*** Source data Section Begins ***

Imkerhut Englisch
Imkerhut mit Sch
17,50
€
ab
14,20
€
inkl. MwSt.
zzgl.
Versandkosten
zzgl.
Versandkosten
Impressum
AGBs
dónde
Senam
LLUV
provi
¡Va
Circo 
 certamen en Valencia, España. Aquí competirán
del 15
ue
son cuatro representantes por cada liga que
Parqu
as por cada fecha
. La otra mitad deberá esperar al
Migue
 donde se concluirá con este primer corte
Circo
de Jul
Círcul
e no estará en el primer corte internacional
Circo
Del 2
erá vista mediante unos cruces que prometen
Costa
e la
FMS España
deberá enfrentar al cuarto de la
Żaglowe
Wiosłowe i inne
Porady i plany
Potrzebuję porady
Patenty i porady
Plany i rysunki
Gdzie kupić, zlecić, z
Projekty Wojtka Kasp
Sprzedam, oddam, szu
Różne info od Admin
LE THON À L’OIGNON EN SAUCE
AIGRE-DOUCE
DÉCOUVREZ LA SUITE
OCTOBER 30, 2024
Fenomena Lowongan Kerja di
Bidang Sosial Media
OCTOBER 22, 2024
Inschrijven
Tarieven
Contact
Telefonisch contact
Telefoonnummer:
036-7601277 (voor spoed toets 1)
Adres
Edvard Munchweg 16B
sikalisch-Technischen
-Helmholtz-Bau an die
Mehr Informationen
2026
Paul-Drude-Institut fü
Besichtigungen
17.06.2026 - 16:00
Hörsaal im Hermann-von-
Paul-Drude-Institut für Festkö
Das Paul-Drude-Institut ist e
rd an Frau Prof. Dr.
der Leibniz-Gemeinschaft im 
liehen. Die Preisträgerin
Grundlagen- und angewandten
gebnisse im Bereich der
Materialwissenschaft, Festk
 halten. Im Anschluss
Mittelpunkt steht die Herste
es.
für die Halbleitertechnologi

*** Source data Section Ends ***

> [Action item] Take every line above that includes the string "cada" and return it.

> [Answer to the exercise]
son cuatro representantes por cada liga que
as por cada fecha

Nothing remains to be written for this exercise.